Le secret médical est réglementé par le Nouveau Code Pénal à l'article 226-13. Il
figure également dans le code de la santé publique (L.1110-4 et R.4127-4) et dans le code de
déontologie médicale (article 4).
Le médecin peut déroger au secret médical dans certaines conditions prévues par le législateur.
Cette dérogation trouve sa légitimité dans l'article 226-14 du Nouveau Code Pénal, lequel énonce :
« le secret n'est pas applicable dans les cas où la loi en impose ou en autorise la révélation ».
Cependant le VIH ne fait pas partie des cas de dérogations légales.
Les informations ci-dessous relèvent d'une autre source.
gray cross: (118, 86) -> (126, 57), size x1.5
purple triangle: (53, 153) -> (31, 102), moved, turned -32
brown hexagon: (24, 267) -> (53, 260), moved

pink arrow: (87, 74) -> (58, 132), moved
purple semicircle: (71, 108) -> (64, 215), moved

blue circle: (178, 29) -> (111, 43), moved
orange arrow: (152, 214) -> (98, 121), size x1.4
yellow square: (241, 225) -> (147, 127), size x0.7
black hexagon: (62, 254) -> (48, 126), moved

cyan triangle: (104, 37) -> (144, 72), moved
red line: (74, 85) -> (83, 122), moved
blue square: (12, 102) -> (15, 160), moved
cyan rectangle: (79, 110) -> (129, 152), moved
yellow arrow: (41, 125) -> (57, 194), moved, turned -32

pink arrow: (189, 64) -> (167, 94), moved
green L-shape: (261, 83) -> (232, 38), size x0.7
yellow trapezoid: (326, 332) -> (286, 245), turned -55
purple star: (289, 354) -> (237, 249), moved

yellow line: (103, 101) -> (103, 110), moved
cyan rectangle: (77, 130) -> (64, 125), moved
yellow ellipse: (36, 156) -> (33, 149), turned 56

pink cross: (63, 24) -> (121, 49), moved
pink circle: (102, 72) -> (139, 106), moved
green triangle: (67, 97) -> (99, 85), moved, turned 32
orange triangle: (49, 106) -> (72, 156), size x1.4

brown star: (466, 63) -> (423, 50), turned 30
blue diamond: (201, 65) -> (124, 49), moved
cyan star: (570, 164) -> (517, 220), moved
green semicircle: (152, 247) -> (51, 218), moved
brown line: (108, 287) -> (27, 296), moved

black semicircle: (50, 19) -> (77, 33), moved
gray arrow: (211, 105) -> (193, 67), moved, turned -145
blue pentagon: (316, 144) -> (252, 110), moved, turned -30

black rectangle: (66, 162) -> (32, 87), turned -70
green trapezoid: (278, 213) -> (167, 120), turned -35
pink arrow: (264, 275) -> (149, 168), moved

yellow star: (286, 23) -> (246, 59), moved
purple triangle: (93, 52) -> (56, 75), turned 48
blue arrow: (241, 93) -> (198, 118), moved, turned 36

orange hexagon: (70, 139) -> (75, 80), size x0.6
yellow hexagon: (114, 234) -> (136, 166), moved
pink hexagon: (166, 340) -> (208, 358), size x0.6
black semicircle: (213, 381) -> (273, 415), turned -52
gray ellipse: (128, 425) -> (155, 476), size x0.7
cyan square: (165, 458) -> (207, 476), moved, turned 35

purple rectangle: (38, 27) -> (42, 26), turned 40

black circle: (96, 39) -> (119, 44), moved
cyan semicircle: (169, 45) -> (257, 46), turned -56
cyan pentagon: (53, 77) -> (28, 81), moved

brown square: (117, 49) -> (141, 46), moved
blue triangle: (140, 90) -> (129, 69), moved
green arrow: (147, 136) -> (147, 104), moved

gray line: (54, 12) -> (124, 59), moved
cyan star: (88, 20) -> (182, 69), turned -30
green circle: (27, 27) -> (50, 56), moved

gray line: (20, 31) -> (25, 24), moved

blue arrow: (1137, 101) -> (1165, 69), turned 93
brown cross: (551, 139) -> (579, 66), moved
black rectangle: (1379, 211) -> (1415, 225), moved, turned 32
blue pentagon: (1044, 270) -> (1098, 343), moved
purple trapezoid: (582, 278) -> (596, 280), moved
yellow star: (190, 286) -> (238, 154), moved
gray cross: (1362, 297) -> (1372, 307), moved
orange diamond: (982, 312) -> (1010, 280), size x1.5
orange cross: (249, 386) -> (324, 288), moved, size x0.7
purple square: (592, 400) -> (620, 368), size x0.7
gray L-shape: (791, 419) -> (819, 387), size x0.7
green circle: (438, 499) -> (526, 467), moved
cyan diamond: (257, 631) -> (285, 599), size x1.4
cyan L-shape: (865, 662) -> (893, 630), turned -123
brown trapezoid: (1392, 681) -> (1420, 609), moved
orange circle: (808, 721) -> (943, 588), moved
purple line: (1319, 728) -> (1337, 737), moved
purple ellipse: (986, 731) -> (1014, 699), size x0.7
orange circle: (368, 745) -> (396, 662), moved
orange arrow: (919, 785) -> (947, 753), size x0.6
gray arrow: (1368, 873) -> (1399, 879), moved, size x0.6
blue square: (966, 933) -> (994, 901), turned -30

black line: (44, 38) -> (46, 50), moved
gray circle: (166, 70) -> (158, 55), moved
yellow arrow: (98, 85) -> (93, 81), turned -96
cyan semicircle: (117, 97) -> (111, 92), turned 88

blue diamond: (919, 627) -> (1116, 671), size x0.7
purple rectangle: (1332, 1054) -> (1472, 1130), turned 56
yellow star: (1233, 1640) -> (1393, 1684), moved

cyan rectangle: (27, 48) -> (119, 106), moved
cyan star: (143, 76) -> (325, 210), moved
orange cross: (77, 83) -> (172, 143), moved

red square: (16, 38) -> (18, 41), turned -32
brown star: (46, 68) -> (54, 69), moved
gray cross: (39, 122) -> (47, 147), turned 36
..Il en résulte que dans l'hypothèse où l'affection dont le malade est atteint expose les
tiers et notamment son conjoint à un risque de contamination, seul le malade doit en
être informé.
En revanche, le médecin se doit de tenter de convaincre son patient d'en aviser son
conjoint et l'informer sur le traitement à mettre en oeuvre et les précautions à prendre.
Un médecin peut-il être sanctionné de non assistance à personne en danger pour ne pas avoir
divulgué un risque de contamination ?
Non car ce délit, prévu à l'article 223-6 du Code pénal, n’est constitué qu’en présence des 3 conditions
suivantes
- Existence d’un péril imminent
- Conscience d’un danger pour la personne susceptible de porter secours
- Absence de danger pour le secouriste lui même
Dans une affaire où un médecin était mis en cause pour avoir révélé à une personne la
séropositivité de son partenaire, le principe retenu par les juridictions étant
que le risque de contamination par le virus HIV ne constitue pas un péril imminent.
Le secret médical doit donc être appliqué
En revanche, le médecin se doit de tenter de convaincre son patient d'en aviser son
conjoint
et l'informer sur le traitement à mettre en oeuvre et les précautions à prendre.